Charles Grenier (Technical Director 61)
AJ Gulino (Audio 65-66)
Franklin Heller (Director 54-63): 339, 489
          Heller was the show's primary director in 1961 and 1962, and filled in on other occasions.  Still, the hundred or so episodes he directed of Secret is nothing compared to the more than six hundred episodes he directed of What's My Line? over the course of its 17-year prime-time run.

Gil Herman (Production Supervisor 62)
Doris Hibbard (Program Staff 63-65)
Oscar Hobman (Production Supervisor 64-65)

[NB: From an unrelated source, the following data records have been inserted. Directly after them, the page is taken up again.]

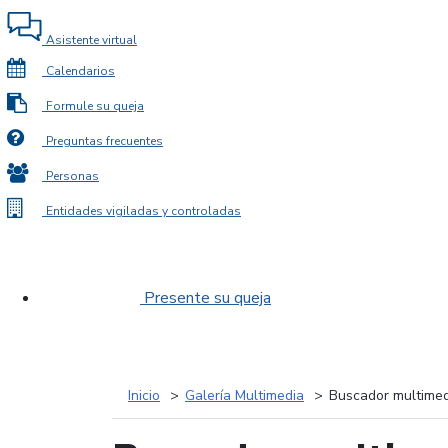
Asistente virtual
Calendarios
Formule su queja
Preguntas frecuentes
Personas
Entidades vigiladas y controladas
Presente su queja
Inicio
Galería Multimedia
Buscador multimed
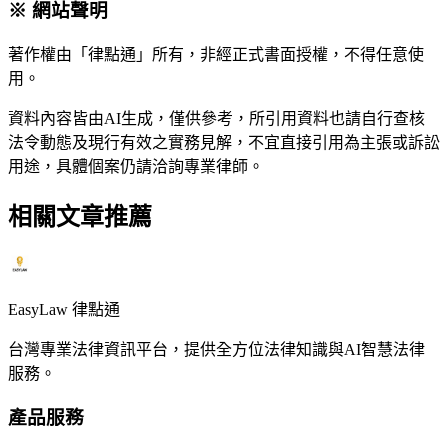
※ 網站聲明
著作權由「律點通」所有，非經正式書面授權，不得任意使
用。
資料內容皆由AI生成，僅供參考，所引用資料也請自行查核
法令動態及現行有效之實務見解，不宜直接引用為主張或訴訟
用途，具體個案仍請洽詢專業律師。
相關文章推薦
EasyLaw 律點通
台灣專業法律資訊平台，提供全方位法律知識與AI智慧法律
服務。
產品服務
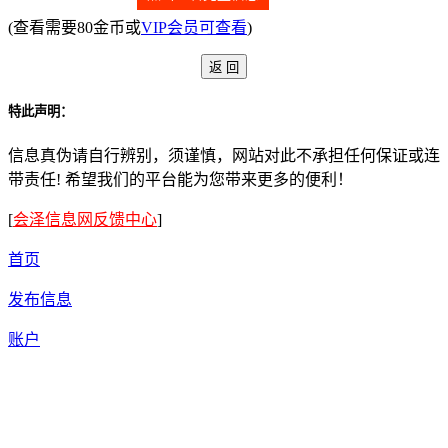
(查看需要80金币或
VIP会员可查看
)
特此声明：
信息真伪请自行辨别，须谨慎，网站对此不承担任何保证或连
带责任! 希望我们的平台能为您带来更多的便利！
[
会泽信息网反馈中心
]
首页
发布信息
账户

Diane Hoffacker (Program Staff 60-62): 442, 489
Dick Holbrook (Lighting Director 61, 63)
Ralph Holmes (Lighting Director 61-65): 489
Blanche Hunter (Wardrobe 52-57): 176192
          Blanche Hunter is a forgotten television pioneer.  In the earliest days of the medium (we’re talking the 1940s here) she was responsible for makeup for every person who appeared in front of a television camera for every CBS show in New York. From Lucille Ball and Ed Sullivan to the lowliest chorus girl, everybody got “the Hunter treatment.” Originally hired as a wardrobe mistress, a job she continued to perform simultaneous with her makeup duties, she experimented with techniques and products to find what worked the best in the new medium of television.  Some of her approaches are undoubtedly still being used today.  As one of the few Black women working in television in those early days, her success is even more remarkable.  She appears to never have been credited for her makeup work, but contemporary magazine and newspaper articles confirm her contributions.  For more about Hunter’s pioneering career, see this blog entry on Hillary Belzer’s remarkable website The Makeup Museum .  

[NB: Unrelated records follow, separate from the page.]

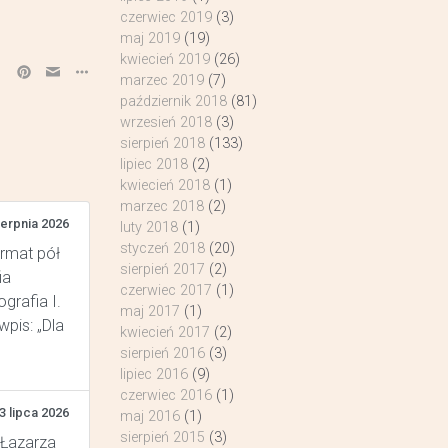
czerwiec 2019
(3)
maj 2019
(19)
kwiecień 2019
(26)
marzec 2019
(7)
październik 2018
(81)
wrzesień 2018
(3)
sierpień 2018
(133)
lipiec 2018
(2)
kwiecień 2018
(1)
marzec 2018
(2)
ierpnia 2026
luty 2018
(1)
styczeń 2018
(20)
ormat pół
sierpień 2017
(2)
ia
czerwiec 2017
(1)
grafia I.
maj 2017
(1)
pis: „Dla
kwiecień 2017
(2)
sierpień 2016
(3)
lipiec 2016
(9)
czerwiec 2016
(1)
3 lipca 2026
maj 2016
(1)
sierpień 2015
(3)
 Łazarza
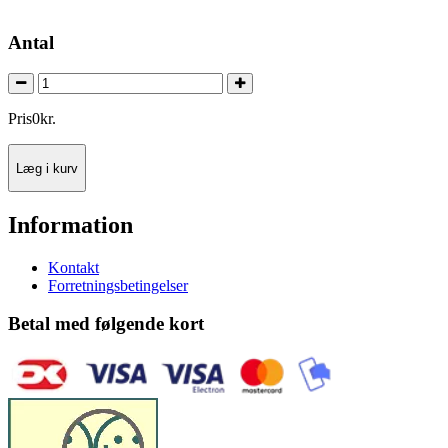
Antal
Pris
0
kr.
Læg i kurv
Information
Kontakt
Forretningsbetingelser
Betal med følgende kort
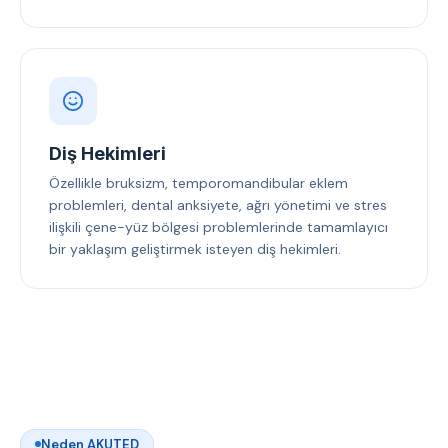
Diş Hekimleri
Özellikle bruksizm, temporomandibular eklem
problemleri, dental anksiyete, ağrı yönetimi ve stres
ilişkili çene-yüz bölgesi problemlerinde tamamlayıcı
bir yaklaşım geliştirmek isteyen diş hekimleri.
Neden AKUTED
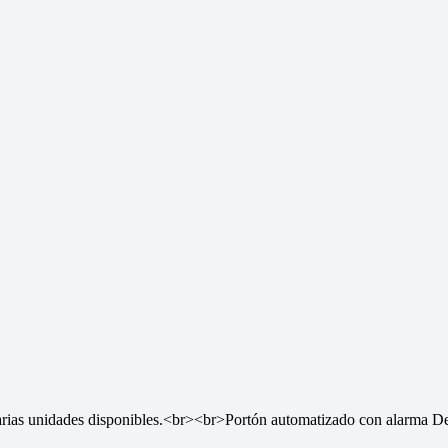
arias unidades disponibles.<br><br>Portón automatizado con alarma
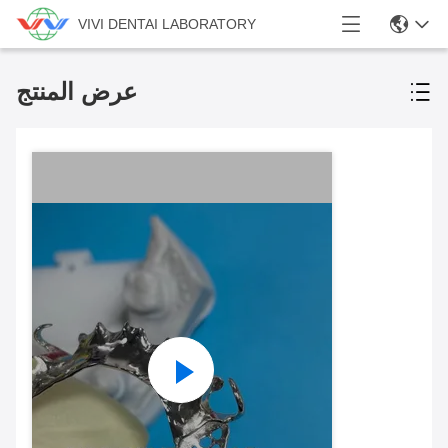
VIVI DENTAI LABORATORY
عرض المنتج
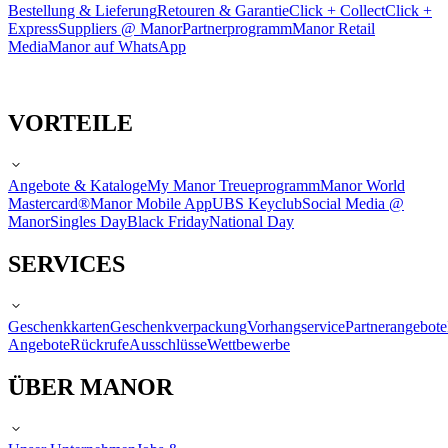
Bestellung & Lieferung
Retouren & Garantie
Click + Collect
Click +
Express
Suppliers @ Manor
Partnerprogramm
Manor Retail
Media
Manor auf WhatsApp
VORTEILE
Angebote & Kataloge
My Manor Treueprogramm
Manor World
Mastercard®
Manor Mobile App
UBS Keyclub
Social Media @
Manor
Singles Day
Black Friday
National Day
SERVICES
Geschenkkarten
Geschenkverpackung
Vorhangservice
Partnerangebote
Angebote
Rückrufe
Ausschlüsse
Wettbewerbe
ÜBER MANOR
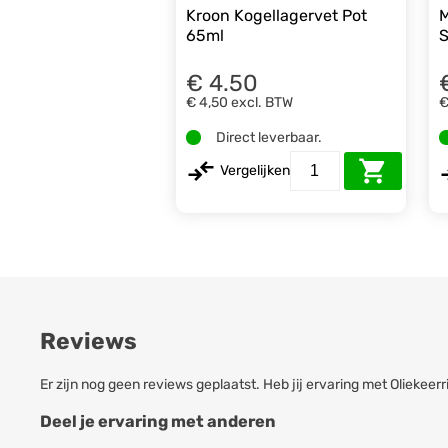
Kroon Kogellagervet Pot
M
65ml
S
€ 4.50
€ 4,50
excl. BTW
€
Direct leverbaar.
Vergelijken
Reviews
Er zijn nog geen reviews geplaatst. Heb jij ervaring met Oliek
Deel je ervaring met anderen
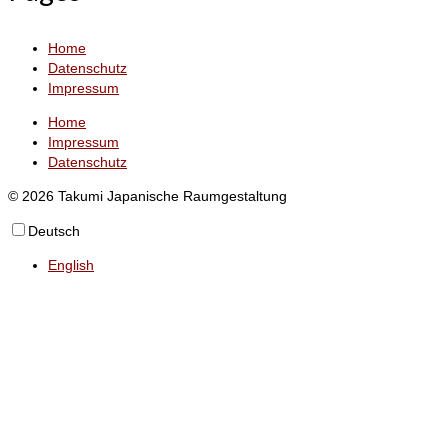
Home
Datenschutz
Impressum
Home
Impressum
Datenschutz
© 2026 Takumi Japanische Raumgestaltung
Deutsch
English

Tommy Jerman (Lighting Crew 57-59): 240, 339
          Jerman (pronounced jer-MAIN) performed in the 5th and 7th anniversary shows.
Julian Judell (Audio 67)
Irwin Kostal (Music Director 1963 California Shows)
Adraia Koe (Program Staff 56-58): 148, 192, 240
Sam Laine (Audio 64)
Mitchell R Leiser (Production Manager 56-61): 71, 117, 342
          Leiser's three on-camera appearances were to serve as interpreter for the French-Canadian contestant Heliodore Cyr, who appeared on the show after the births of his 25th, 26th and 27th child.

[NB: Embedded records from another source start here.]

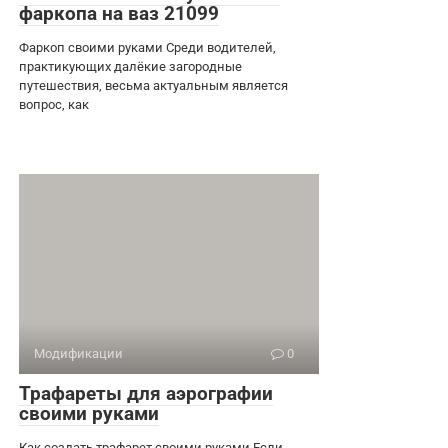
фаркопа на ваз 21099
Фаркоп своими руками Среди водителей,
практикующих далёкие загородные
путешествия, весьма актуальным является
вопрос, как
Модификации
0
Трафареты для аэрографии
своими руками
Как создать трафарет своими руками Если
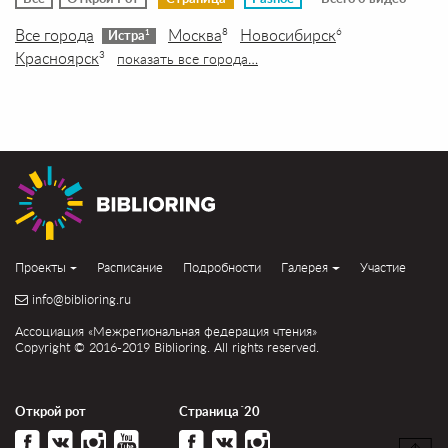
Все города
Москва
Новосибирск
8
6
1
Истра
Красноярск
3
показать все города…
Проекты
Расписание
Подробности
Галерея
Участие
info@biblioring.ru
Ассоциация «Межрегиональная федерация чтения»
Copyright © 2016-2019 Biblioring. All rights reserved.
Открой рот
Страница´20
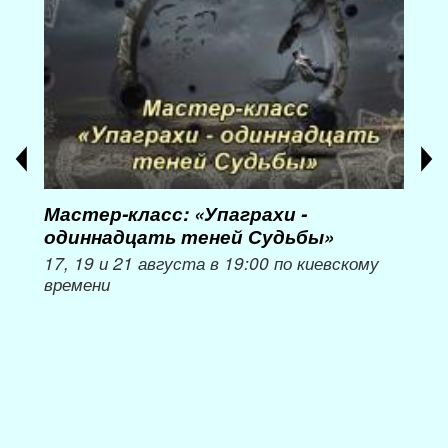
Мастер-класс: «Упаграхи -
Мас
одиннадцать теней Судьбы»
при
пер
17, 19 и 21 августа в 19:00 по киевскому
времени
Мож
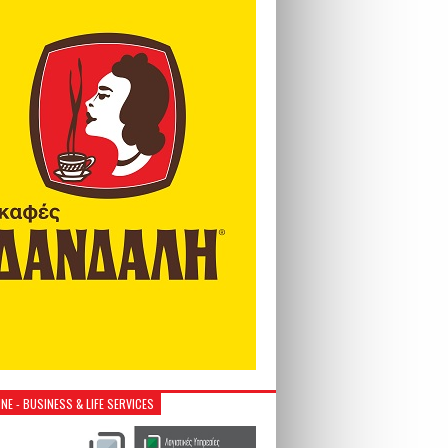
NE - BUSINESS & LIFE SERVICES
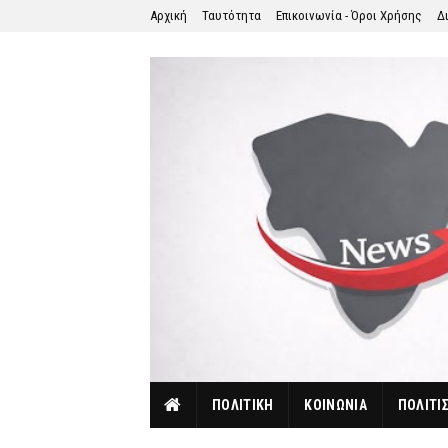
Αρχική
Ταυτότητα
Επικοινωνία - Όροι Χρήσης
Δ
ΠΟΛΙΤΙΚΗ
ΚΟΙΝΩΝΙΑ
ΠΟΛΙΤΙ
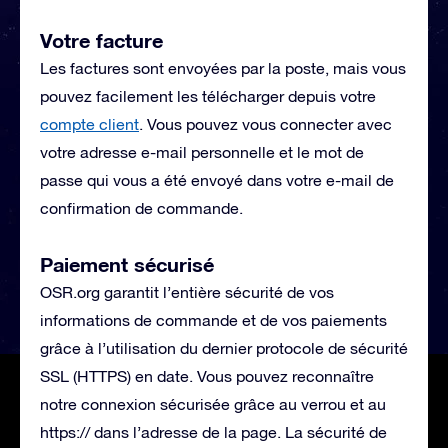
Votre facture
Les factures sont envoyées par la poste, mais vous
pouvez facilement les télécharger depuis votre
compte client
. Vous pouvez vous connecter avec
votre adresse e-mail personnelle et le mot de
passe qui vous a été envoyé dans votre e-mail de
confirmation de commande.
Paiement sécurisé
OSR.org garantit l’entière sécurité de vos
informations de commande et de vos paiements
grâce à l’utilisation du dernier protocole de sécurité
SSL (HTTPS) en date. Vous pouvez reconnaître
notre connexion sécurisée grâce au verrou et au
https:// dans l’adresse de la page. La sécurité de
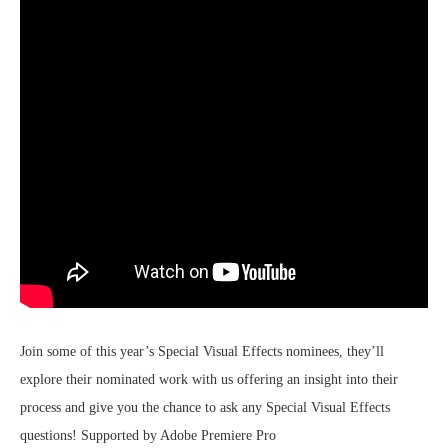
Join some of this year’s Special Visual Effects nominees, they’ll
explore their nominated work with us offering an insight into their
process and give you the chance to ask any Special Visual Effects
questions! Supported by Adobe Premiere Pro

Peter Levin (Associate Director 66)

Norman Paris (Music Director 56-67): Many onscreen appearances
          Norman Paris claimed that his quartet played the first live music on television in 1948.  As with a lot of TV “firsts”, that’s a difficult thing to prove.  He was not involved with Secret in its early years.  Who would have thought a panel show would need a musical director?  Still, his expertise, and especially his willingness to embrace the wacky and unusual made him a perfect fit for the show.  Whether he was demonstrating the latest exotic electronic instrument or accompanying a man who played music with his head, Paris was there, serenely smiling, unfazed by whatever nonsense surrounded him.  He and actress Dorothy Loudon (the woman who replaced Carol Burnett on The Garry Moore Show) were a couple starting in 1955, eventually marrying in 1971.  Paris died in 1977, just weeks after Loudon won a Tony for her role as Miss Hannigan in Annie.
Tom Parkins (Audio 1964)
Roger Peterson (Program Staff 56-58, Associate Producer 58-67): 240, 339, 442
          Roger Peterson expertly climbed the corporate ladder in his career at Goodson-Todman.  Originally hired in 1955 to be Allan Sherman’s secretary (Sherman says he was imagining someone “blonde, silky and curvaceous”), among his original duties was to be Bill Cullen’s stand-in at rehearsals.  He was quickly promoted to the program staff, and when Chester Feldman became producer after Allen Sherman’s 1958 firing, Peterson became the associate producer.  After Secret ended, he served a similar role for the syndicated version of To Tell the Truth (1969-1978).  In the late seventies, he moved to the west coast and became production manager for virtually all of the Goodson-Todman shows based there.